Required action 1: In the law partner's review, why did the word "clerk" in the headline appeal to the writer? Answer in one to three sentences.
Required action 2: Duplicate the passage of the law partner's review between "The draft retainer." and "read it twice.", inclusive.

Text excerpt:

○ ○ ○

# Marcus Delgado, Managing Partner at Delgado & Fitch LLP — read of Counsel, May 8 2026

> 14 years doing family law and some criminal defense out of a three-attorney shop in San Jose. Currently paying Ruby Receptionist $400/month to give callers a voicemail and a callback number.

## How I got here

Missed a DUI call at 2:18 a.m. on a Wednesday two weeks ago. Guy's brother was sitting in county. By 8 a.m. he'd already retained somebody else. I typed "law firm after hours intake service" into Google the next morning and this was the third result, after an answering service directory and a Reddit thread about Ruby. Clicked it because the headline was different.

## What I clicked first

"The intake clerk who works after the lights go off." That got me. Not "AI-powered client acquisition" or "24/7 legal intake automation." A clerk. That's a real word that means something in a law office. I kept reading.

Then I saw the sample docket from the night of 04/28 and I stopped scrolling for a while. That's the thing that actually landed. Not the copy. The mock output. Call 9916 flagged a conflict because the firm had represented the respondent in 2024 and the clerk did not book the consult. That detail is doing a lot of work. Either somebody who understands law firm operations wrote this, or they got very lucky with a hypothetical.

## Where I paused

The draft retainer. "Engagement Letter, Draft Reyes, estate matter, 04/29/26." The scope language reads like a real instrument. "Review of the trust instrument dated June 2019 and coordination with the named successor trustee." That's not marketing copy. That's something a paralegal would actually hand you. I read it twice.

○ ○ ○

Provided material:
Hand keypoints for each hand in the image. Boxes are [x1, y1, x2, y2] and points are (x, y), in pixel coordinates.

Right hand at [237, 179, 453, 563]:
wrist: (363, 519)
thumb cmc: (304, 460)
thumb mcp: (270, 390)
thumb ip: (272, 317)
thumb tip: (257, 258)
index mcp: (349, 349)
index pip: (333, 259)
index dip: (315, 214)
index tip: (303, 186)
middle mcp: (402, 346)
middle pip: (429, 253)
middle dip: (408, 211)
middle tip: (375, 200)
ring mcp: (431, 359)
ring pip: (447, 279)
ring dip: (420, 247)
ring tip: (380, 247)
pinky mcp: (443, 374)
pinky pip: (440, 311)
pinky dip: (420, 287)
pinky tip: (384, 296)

○ ○ ○

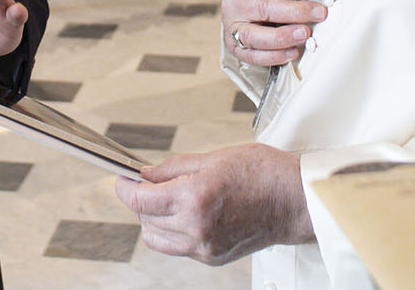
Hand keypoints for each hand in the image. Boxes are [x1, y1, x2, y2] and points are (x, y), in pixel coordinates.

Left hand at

○ ○ ○

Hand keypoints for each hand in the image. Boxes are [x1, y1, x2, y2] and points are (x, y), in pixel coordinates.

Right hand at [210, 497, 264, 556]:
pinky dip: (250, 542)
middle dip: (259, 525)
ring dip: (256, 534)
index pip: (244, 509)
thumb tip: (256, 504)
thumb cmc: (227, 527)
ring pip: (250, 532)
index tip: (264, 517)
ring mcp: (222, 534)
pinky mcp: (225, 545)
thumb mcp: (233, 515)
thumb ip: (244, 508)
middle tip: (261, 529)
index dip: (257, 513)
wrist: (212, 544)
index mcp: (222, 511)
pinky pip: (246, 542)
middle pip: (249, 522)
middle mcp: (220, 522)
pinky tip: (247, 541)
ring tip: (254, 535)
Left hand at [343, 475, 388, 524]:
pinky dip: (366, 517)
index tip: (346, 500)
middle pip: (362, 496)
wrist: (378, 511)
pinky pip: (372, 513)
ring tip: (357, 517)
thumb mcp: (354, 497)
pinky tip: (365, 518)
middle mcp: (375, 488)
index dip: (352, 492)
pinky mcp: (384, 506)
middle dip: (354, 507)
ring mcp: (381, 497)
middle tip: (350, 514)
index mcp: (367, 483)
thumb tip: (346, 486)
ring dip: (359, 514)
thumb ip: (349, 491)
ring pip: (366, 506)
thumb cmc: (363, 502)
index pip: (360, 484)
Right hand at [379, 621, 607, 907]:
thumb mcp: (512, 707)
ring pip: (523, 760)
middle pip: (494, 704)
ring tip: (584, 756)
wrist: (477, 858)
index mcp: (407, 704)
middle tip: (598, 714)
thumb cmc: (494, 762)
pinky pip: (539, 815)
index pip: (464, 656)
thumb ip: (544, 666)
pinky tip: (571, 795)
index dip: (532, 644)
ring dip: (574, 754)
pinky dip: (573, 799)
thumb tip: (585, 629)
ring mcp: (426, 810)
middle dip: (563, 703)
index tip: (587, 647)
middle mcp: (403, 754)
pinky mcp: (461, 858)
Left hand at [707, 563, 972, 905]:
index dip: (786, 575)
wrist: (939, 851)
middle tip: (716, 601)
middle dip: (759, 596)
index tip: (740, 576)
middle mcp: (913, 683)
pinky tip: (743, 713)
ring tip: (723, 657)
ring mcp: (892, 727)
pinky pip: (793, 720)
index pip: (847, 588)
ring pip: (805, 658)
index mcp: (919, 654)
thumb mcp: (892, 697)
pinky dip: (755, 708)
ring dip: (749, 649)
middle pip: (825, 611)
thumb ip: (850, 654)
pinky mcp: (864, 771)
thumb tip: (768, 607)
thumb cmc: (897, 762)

○ ○ ○

Task result 1: The writer liked "clerk" because it is a real word with a specific meaning in a law office. It stood out from generic phrases like "AI-powered client acquisition" or "24/7 legal intake automation."

Task result 2:
The draft retainer. "Engagement Letter, Draft Reyes, estate matter, 04/29/26." The scope language reads like a real instrument. "Review of the trust instrument dated June 2019 and coordination with the named successor trustee." That's not marketing copy. That's something a paralegal would actually hand you. I read it twice.